Third history: Southeastern Van Diemen’s Land, January–February 1802

I leave commentary on this passage to the conclusion and turn to my brief third history of incidents during Baudin's six-week sojourn in southeastern Van Diemen’s Land in January–February 1802. Since I have discussed the episode in some detail in other papers,[54] I limit myself here to a few relevant points.

Baudin arrived in Van Diemen’s Land with favourable preconceptions about the people he would meet, derived from the Cook and d'Entrecasteaux voyage reports, and bound by both his instructions and his inclinations to avoid violence against them except in extreme self-defence. He wrote at the outset that “the people of this country do not appear to be savage, except when provoked”.[55] His contemporary journal gives a dispassionate empirical account of frequent, mostly amicable relations with local people, broken by two sudden, unexplained assaults on shore parties by men at Bruny Island who had been amicably interacting with the French and been “loaded with presents”: the first time, a single spear wounded a midshipman in the neck; the second time, a “hail of stones” wounded Baudin “fairly sharply” on the hip.[56] Despite these contretemps, the tone of the journal is matter-of-fact and even-handed about the indigenous people, including the attackers. In sharp contrast, in an official report written later in the year, Baudin emphasized the violence of the encounters and deplored the “fickleness” of “primitive men of nature…at the furthest degree possible from civilization”, whose unpredictable mood shifts back and forth from amity to aggression made it impossible to form “a clear idea of their character” and left sailors dangerously exposed.[57]

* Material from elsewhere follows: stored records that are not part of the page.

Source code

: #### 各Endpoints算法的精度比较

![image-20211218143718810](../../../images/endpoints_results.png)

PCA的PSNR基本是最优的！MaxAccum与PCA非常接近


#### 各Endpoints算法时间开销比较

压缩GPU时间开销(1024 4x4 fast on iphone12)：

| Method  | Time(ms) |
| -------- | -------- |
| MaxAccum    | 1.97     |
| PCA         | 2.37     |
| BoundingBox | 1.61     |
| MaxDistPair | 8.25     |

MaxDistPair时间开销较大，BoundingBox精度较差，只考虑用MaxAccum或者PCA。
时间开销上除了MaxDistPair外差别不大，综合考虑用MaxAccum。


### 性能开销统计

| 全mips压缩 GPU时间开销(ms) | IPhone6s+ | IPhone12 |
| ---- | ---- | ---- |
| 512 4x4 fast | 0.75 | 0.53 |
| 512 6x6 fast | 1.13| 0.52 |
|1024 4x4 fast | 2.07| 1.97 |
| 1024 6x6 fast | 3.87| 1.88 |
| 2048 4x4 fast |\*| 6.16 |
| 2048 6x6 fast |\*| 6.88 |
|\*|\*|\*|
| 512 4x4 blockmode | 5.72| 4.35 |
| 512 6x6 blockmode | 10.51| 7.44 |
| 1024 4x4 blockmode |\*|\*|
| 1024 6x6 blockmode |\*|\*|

However, even Baudin’s report is relatively restrained and empirical in comparison to the exaggerated language of the official voyage narrative written by Péron, the expedition’s zoologist and anthropologist. Before the voyage, he had professed a qualified primitivist idealization of people “closer to nature”, contrasting “degenerated and debased man of [civilized] society” to the “robust majesty of natural man”.[58] In the event, any residual primitivism was rapidly dispelled in fears provoked by trying experience of so-called “natural man” in Van Diemen’s Land. Within a few pages, the rhetoric of Péron’s narrative shifts from romantic approval of the “affectionate” and “frank” demeanour of “our good Diemenlanders” to vilification of “these fierce men”. Within the text, this discursive shift is a direct response to the spear- and stone-throwing incidents and suggests a tortuous passage from referents to signifiers. “Men of nature” are no longer “good and simple” but “wicked”. “After all we have seen”, he proclaimed, “one cannot sufficiently mistrust men whose character has not yet been softened by civilization.” He wrote subsequently of the people of Maria Island, with whom Baudin had found no fault, that “all their actions bore the stamp of treachery and ferocity”. These actions goaded him to a diatribe on “the difficulties faced by travellers in communicating with savage peoples, and the impossibility of overcoming the natural ferocity of their character and their prejudices against us”.[59] Péron’s ambivalence and outrage were epitomized in his reaction to the man the French knew as Bara-Ourou, whom Péron praised as “the handsomest man in the band” but also damned as the most threatening (see Figure 1).[60]

Figure 1

Figure 1: Barthélémy Roger after Nicholas-Martin Petit, ‘Terre de Diémen. Bara-Ourou’, stipple engraving, 31.8 x 24.2 cm, in Charles-Alexandre Lesueur and Nicholas-Martin Petit, Voyage de découvertes aux terres australes exécuté par ordre de S.M. l’Empereur et Roi. Partie Historique. Atlas (Paris : Imprimerie impériale, 1807): plate 8.